Ce sont donc les plaintes collectives qui permettent de résoudre cette situation de fait, et qui permettent d'actionner de manière efficace et raisonnable les sociétés. Venir nous dire que ces plaintes collectives seraient à l'origine d'une atteinte à l'image des sociétés, je ne le pense pas. Je pense que ce sont plutôt les scandales à l'origine des plaintes qui portent atteinte à l'image des sociétés. Je pense aussi que le fait d'avoir une seule plainte collective, plutôt qu'un enchaînement de plaintes individuelles qui s'étalent dans[NB]le[NB]temps,[NB]amènerait plus de clarté dans le débat public au sujet des prétentions que veulent faire valoir les personnes lésées.
Le rapporteur de la commission a aussi évoqué le fait que les procédures augmenteraient en Europe depuis l'introduction de ces instruments de plainte collective. La commission a entendu des experts venus d'Europe, qui nous ont dit qu'il n'y avait aucun signe, dans les différentes juridictions, d'une augmentation des procédures abusives. Ils ont reconnu qu'il y avait une augmentation des procédures, mais qu'elle était liée à l'acquisition progressive des compétences par les avocats spécialisés, et aussi à la connaissance de ces procédures par les citoyennes et les citoyens, les consommateurs et les consommatrices qui veulent faire valoir leurs droits. Et, je le répète ici, il ne s'agit pas de faire valoir des dizaines de milliers de francs[NB]; souvent, cela concerne des montants relativement modestes, qu'ils ne pourraient pas faire valoir tout seuls, à titre individuel, devant un tribunal, au vu de l'enjeu financier et des coûts de la justice qui en découlent.
De mon point de vue, il est assez choquant de constater que, dans le cadre du scandale des moteurs diesel, les clients de VW ont pu être indemnisés en Allemagne, mais que cela n'a pas été le cas en Suisse. J'ai même lu dans les débats du Conseil national le cas de ce triste scandale dans lequel, en Suisse et dans le reste du monde, de nombreux enfants ont été victimes de la prise d'un médicament antiépileptique par leur mère durant la grossesse.

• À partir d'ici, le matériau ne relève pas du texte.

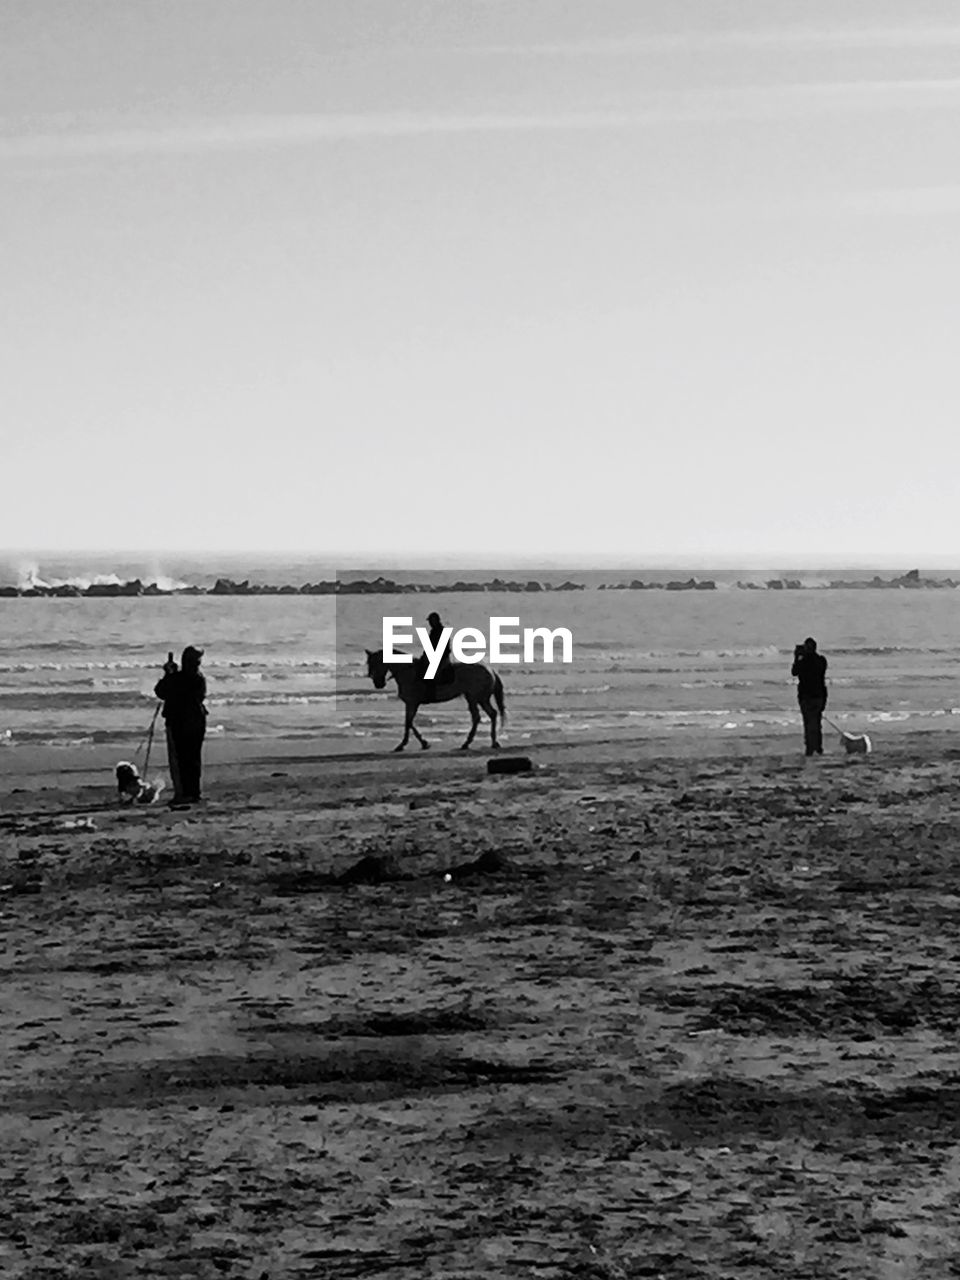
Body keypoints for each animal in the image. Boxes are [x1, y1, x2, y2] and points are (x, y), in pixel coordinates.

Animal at [363, 650, 506, 747]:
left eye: (375, 663)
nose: (378, 684)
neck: (407, 672)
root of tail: (490, 670)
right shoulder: (411, 704)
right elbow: (409, 722)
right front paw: (423, 743)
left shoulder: (412, 703)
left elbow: (408, 722)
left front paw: (405, 744)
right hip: (480, 698)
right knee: (491, 714)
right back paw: (492, 742)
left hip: (474, 698)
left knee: (478, 717)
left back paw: (468, 743)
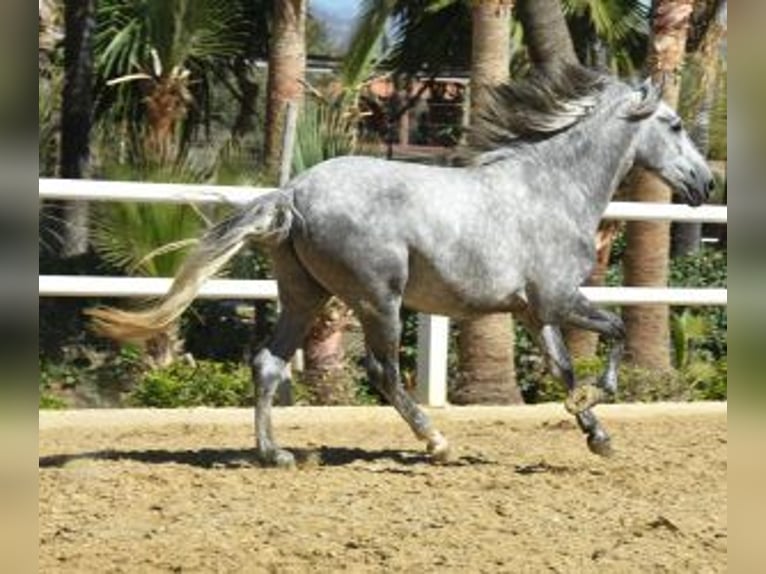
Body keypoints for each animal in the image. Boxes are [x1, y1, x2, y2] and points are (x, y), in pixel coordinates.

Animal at [88, 65, 712, 468]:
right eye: (675, 124)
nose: (705, 185)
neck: (551, 189)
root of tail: (292, 192)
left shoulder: (534, 313)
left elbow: (563, 367)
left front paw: (597, 435)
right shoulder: (558, 299)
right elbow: (617, 332)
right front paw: (592, 408)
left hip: (304, 296)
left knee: (267, 363)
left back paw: (275, 454)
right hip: (376, 298)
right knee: (382, 372)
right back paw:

Aujourd'hui, ils sont tous à l'AI. En France, les familles ont pu ouvrir une action collective et obtenir un dédommagement relativement important. Mais, en Suisse, les familles doivent se battre à titre individuel et [PAGE 854] certaines renoncent finalement à agir, car la procédure est trop coûteuse et trop complexe.
Donc, aujourd'hui, je pense qu'il s'agit d'entrer en matière. C'est de cette manière que l'on peut traiter le système proposé par le Conseil fédéral, y apporter des améliorations, si l'on estime judicieux d'apporter des modifications à ce projet, dans le but simplement de combler une lacune dans notre ordre juridique dans le cadre de la situation actuelle du commerce international, du commerce en Suisse, de la consommation de masse, des dommages de masse qui peuvent survenir. C'est vrai, j'ai évoqué deux scandales, celui de VW et celui de ce médicament antiépileptique. Il y aura de plus en plus de ce genre de scandale. Je vous invite donc à faire en sorte que notre ordre juridique puisse disposer d'un tel instrument.
Je conclurai en rappelant que le Conseil fédéral a mené un sondage auprès des entreprises. Huit cents entreprises ont été sondées et celles-ci ont indiqué que cet instrument, qui serait celui des plaintes collectives, n'aurait pas ou très peu de conséquences pour elles-mêmes et qu'il n'y avait pas d'objection de principe là-dessus.
Je vous invite donc à entrer en matière.